Polycomb group of proteins were initially identified as regulators that control the establishment of body segmentation, during embryogenesis, by silencing HOX genes, a subset of homeotic genes that are expressed in Drosophila. Later, it was found that they also act as epigenetic regulators, critical for multiple cellular functions as well as stem cell maintenance and differentiation (
1). Polycomb group of proteins (PRC1 and PRC2) are conserved between Drosophila and human and are involved in gene silencing. PRC1 and PRC2, the 2 major polycomb repressive complexes, are known to control gene silencing through post-translational modifications of histone (
2). The PRC2 protein complex contains EZH2, a histone methyltransferase that catalyzes trimethylation of histone H3 lysine 27 (H3K27me3) (
3,
4). CBXs (Chromobox Homolog), PHC1 (Polyhomeotic Homolog 1), PHC2 (Polyhomeotic Homolog 2), PHC3 (Polyhomeotic Homolog 3), Ring1A (Really Interesting New Gene Domain of Polycomb Recessive Complex), Ring1B, BMI1 (B lymphoma Mo-MLV insertion region 1 homolog), and 6 PSC (Posterior Sex Comb Proteins) homologs comprise PRC1 complex. On the other hand SUZ12, EED, and RBP4 are part of the PRC2 complex. EZH2 is the catalytic subunit of the PRC2 protein complex, and its C-terminal SET domain exhibits the H3K27 methyltransferase function (
Figure 1). It is seen that EZH2 has maximum catalytic activity for mono-methylation while reduced efficiency for the subsequent reactions (mono- to di- and di- to tri- methylations). The mechanism of methylation by EZH2 is majorly controlled by the S-Adenosyl Methionine (SAM) pocket located in the SET domain of the protein (
Figure 2) (
5). SET is a highly evolutionary conserved domain accountable for the catalytic activity of EZH2 (
6). The SAM pocket has the sulfur atom from methionine, which acts as the methyl group donor.
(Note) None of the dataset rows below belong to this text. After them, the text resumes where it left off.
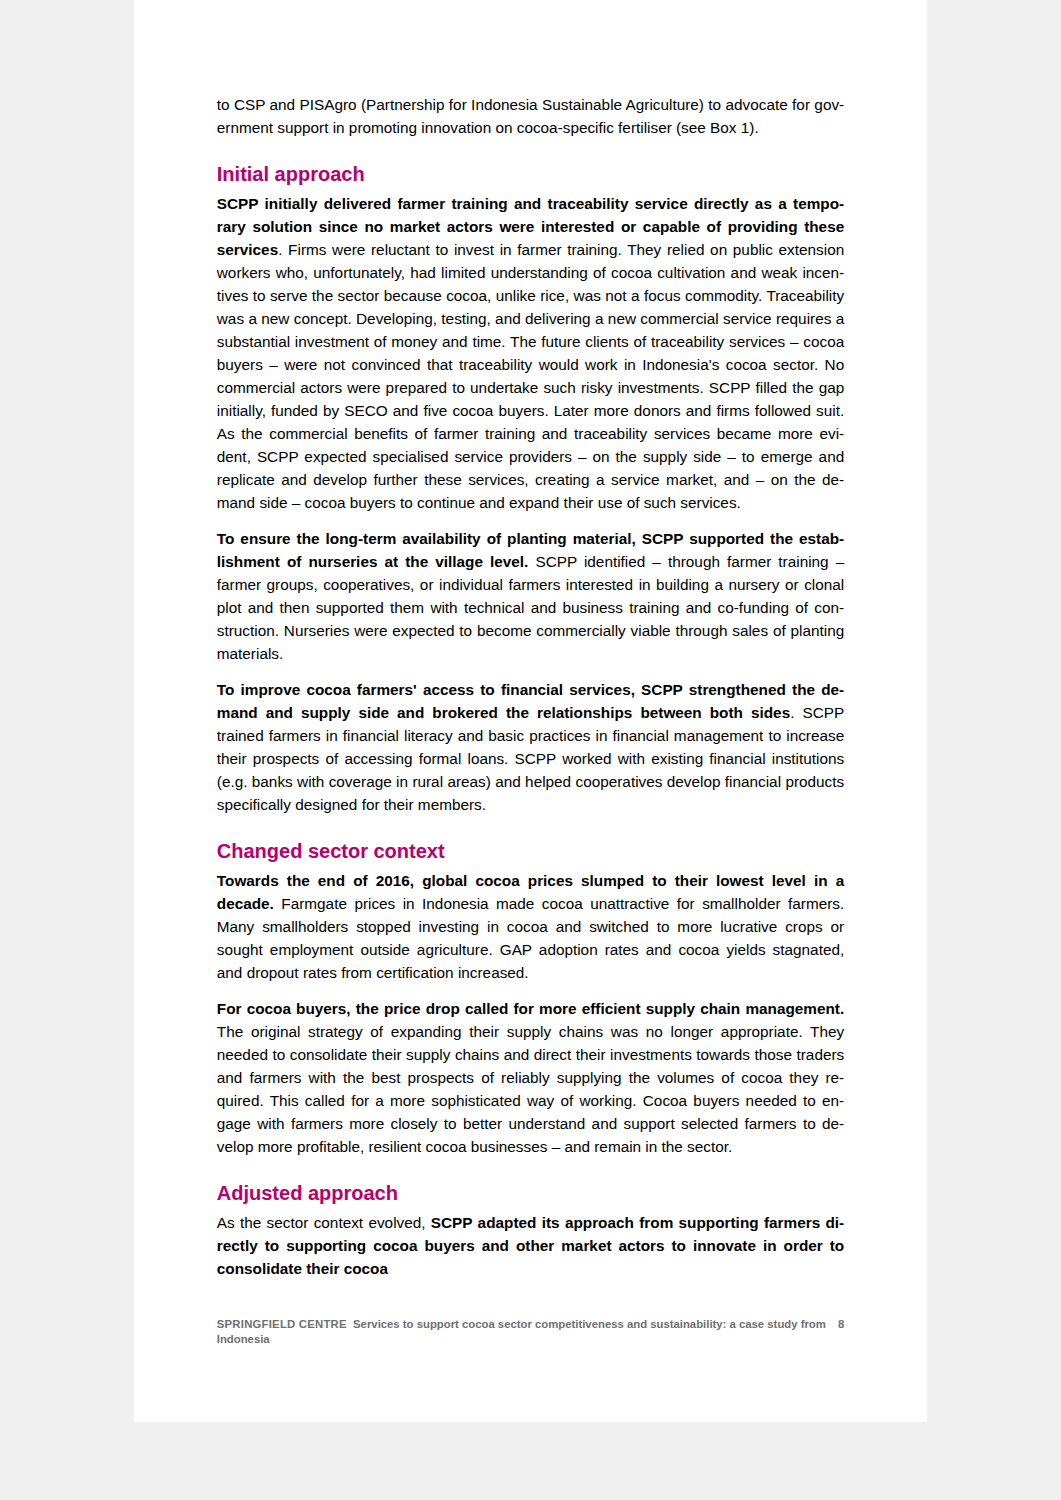to CSP and PISAgro (Partnership for Indonesia Sustainable Agriculture) to advocate for government support in promoting innovation on cocoa-specific fertiliser (see Box 1).
Initial approach
SCPP initially delivered farmer training and traceability service directly as a temporary solution since no market actors were interested or capable of providing these services. Firms were reluctant to invest in farmer training. They relied on public extension workers who, unfortunately, had limited understanding of cocoa cultivation and weak incentives to serve the sector because cocoa, unlike rice, was not a focus commodity. Traceability was a new concept. Developing, testing, and delivering a new commercial service requires a substantial investment of money and time. The future clients of traceability services – cocoa buyers – were not convinced that traceability would work in Indonesia's cocoa sector. No commercial actors were prepared to undertake such risky investments. SCPP filled the gap initially, funded by SECO and five cocoa buyers. Later more donors and firms followed suit. As the commercial benefits of farmer training and traceability services became more evident, SCPP expected specialised service providers – on the supply side – to emerge and replicate and develop further these services, creating a service market, and – on the demand side – cocoa buyers to continue and expand their use of such services.
To ensure the long-term availability of planting material, SCPP supported the establishment of nurseries at the village level. SCPP identified – through farmer training – farmer groups, cooperatives, or individual farmers interested in building a nursery or clonal plot and then supported them with technical and business training and co-funding of construction. Nurseries were expected to become commercially viable through sales of planting materials.
To improve cocoa farmers' access to financial services, SCPP strengthened the demand and supply side and brokered the relationships between both sides. SCPP trained farmers in financial literacy and basic practices in financial management to increase their prospects of accessing formal loans. SCPP worked with existing financial institutions (e.g. banks with coverage in rural areas) and helped cooperatives develop financial products specifically designed for their members.
Changed sector context
Towards the end of 2016, global cocoa prices slumped to their lowest level in a decade. Farmgate prices in Indonesia made cocoa unattractive for smallholder farmers. Many smallholders stopped investing in cocoa and switched to more lucrative crops or sought employment outside agriculture. GAP adoption rates and cocoa yields stagnated, and dropout rates from certification increased.
For cocoa buyers, the price drop called for more efficient supply chain management. The original strategy of expanding their supply chains was no longer appropriate. They needed to consolidate their supply chains and direct their investments towards those traders and farmers with the best prospects of reliably supplying the volumes of cocoa they required. This called for a more sophisticated way of working. Cocoa buyers needed to engage with farmers more closely to better understand and support selected farmers to develop more profitable, resilient cocoa businesses – and remain in the sector.
Adjusted approach
As the sector context evolved, SCPP adapted its approach from supporting farmers directly to supporting cocoa buyers and other market actors to innovate in order to consolidate their cocoa
8 SPRINGFIELD CENTRE Services to support cocoa sector competitiveness and sustainability: a case study from Indonesia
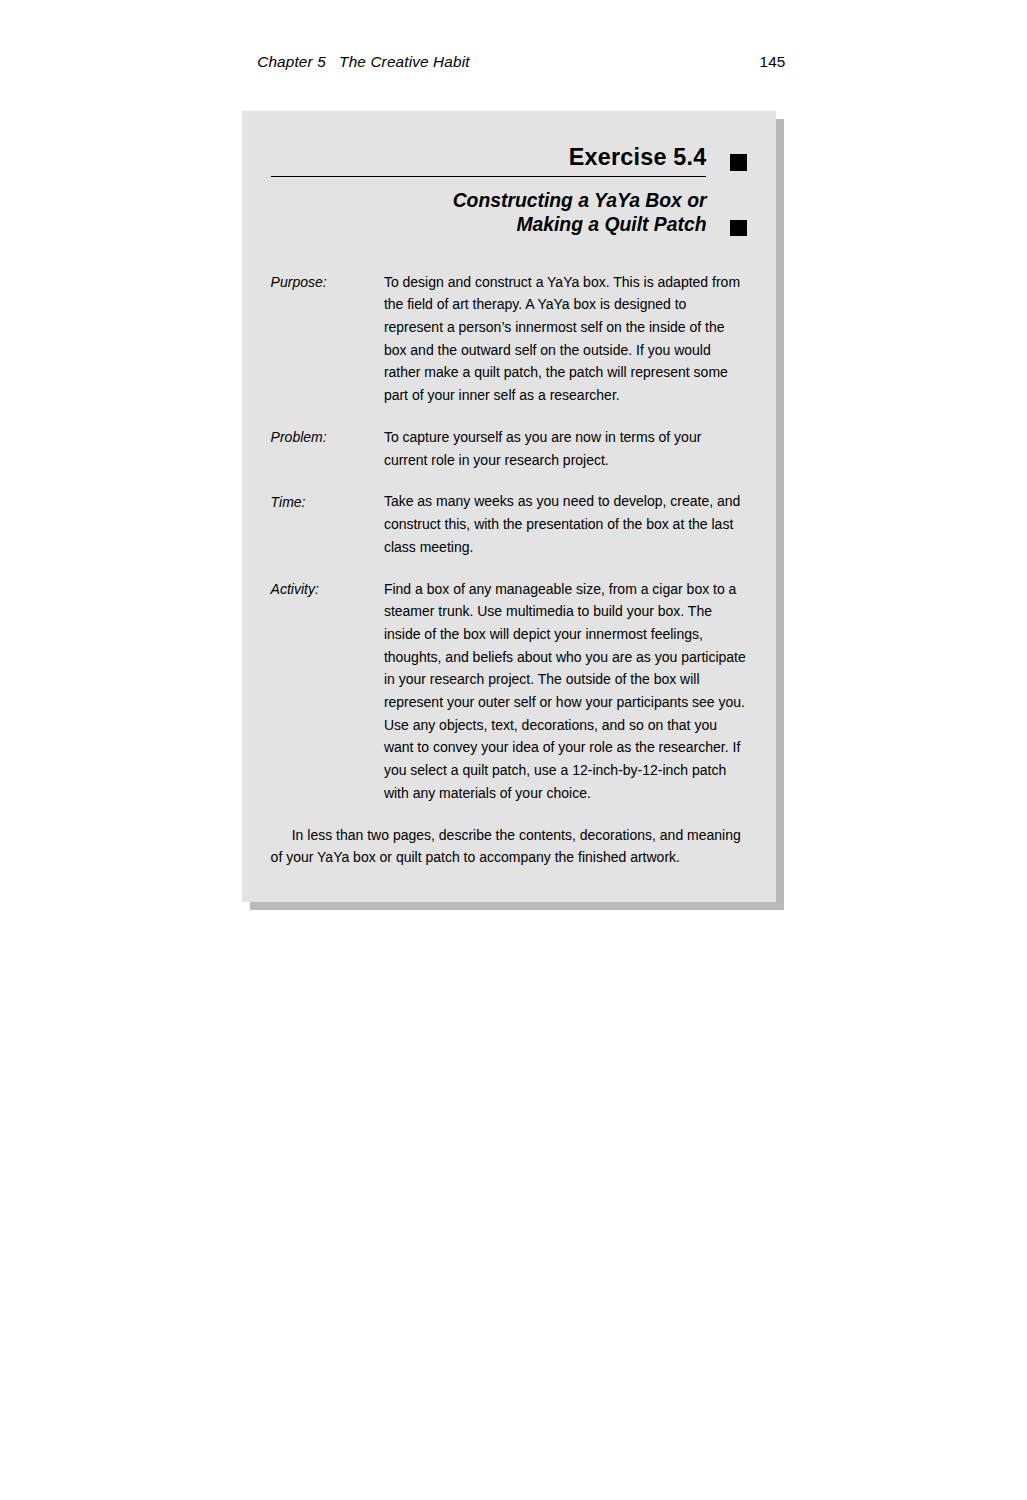Chapter 5 The Creative Habit
145
Exercise 5.4
Constructing a YaYa Box or
Making a Quilt Patch
Purpose:
To design and construct a YaYa box. This is adapted from the field of art therapy. A YaYa box is designed to represent a person’s innermost self on the inside of the box and the outward self on the outside. If you would rather make a quilt patch, the patch will represent some part of your inner self as a researcher.
Problem:
To capture yourself as you are now in terms of your current role in your research project.
Time:
Take as many weeks as you need to develop, create, and construct this, with the presentation of the box at the last class meeting.
Activity:
Find a box of any manageable size, from a cigar box to a steamer trunk. Use multimedia to build your box. The inside of the box will depict your innermost feelings, thoughts, and beliefs about who you are as you participate in your research project. The outside of the box will represent your outer self or how your participants see you. Use any objects, text, decorations, and so on that you want to convey your idea of your role as the researcher. If you select a quilt patch, use a 12-inch-by-12-inch patch with any materials of your choice.
In less than two pages, describe the contents, decorations, and meaning of your YaYa box or quilt patch to accompany the finished artwork.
This forms an H-bond with the substrate and transfers the CH3 group to the amine nitrogen on H3K27. After the transfer of a single methyl group, the lone pair of electrons present at the amine N tends to orient away from the SAM pocket, rendering it lowly efficient for further methylations (
5). EZH2 is currently considered a promising drug target, and multiple inhibitors of EZH2 have been developed, some of which are under clinical trials (
6).
EZH2 is known to contribute towards cancer cell proliferation, migration, invasion, and metastasis by exhibiting cancer stem cell properties and tumor-initiating cell function (
7-
9). When EZH2 is overexpressed or mutated, a variety of cancers such as breast, prostate, lung, liver, colon, ovarian, bladder, leukemia, and lymphoma arise. The increased expression of EZH2 correlates with tumor malignancy and poor prognosis (
10). In prostate cancers, the overexpression and amplification of EZH2 gene is hardly detected in early stage. Gene amplification of EZH2 is found in more than 50% of the hormone-refractory prostate cancers (
11). The abnormal expression of EZH2 has been observed in breast epithelial cells, promoting tumorigenesis (
12). Patients with myeloid malignancies such as Myelodysplastic syndrome and myeloproliferative neoplasm are seen to have inactivating mutation of EZH2 with very less rate of survival (
13,
14). Other than myeloid malignancies, in 25% of T-cell leukemia, loss-of-function mutations and deletions of EZH2 and SUZ12 genes are found (
15). The conditional deletion of EZH2 in bone marrow cells resulting in T-cell leukemia can also be considered one of the indicators of tumor suppressing properties of EZH2. Impaired pancreatic regeneration and acceleration of K-Ras induced neoplasias also result from conditional deletion of EZH2 in pancreatic epithelium (
16,
17). Thus, the paradoxical role of EZH2 makes it an interesting target for research since the overall rate of survival for EZH2 mutations is poor.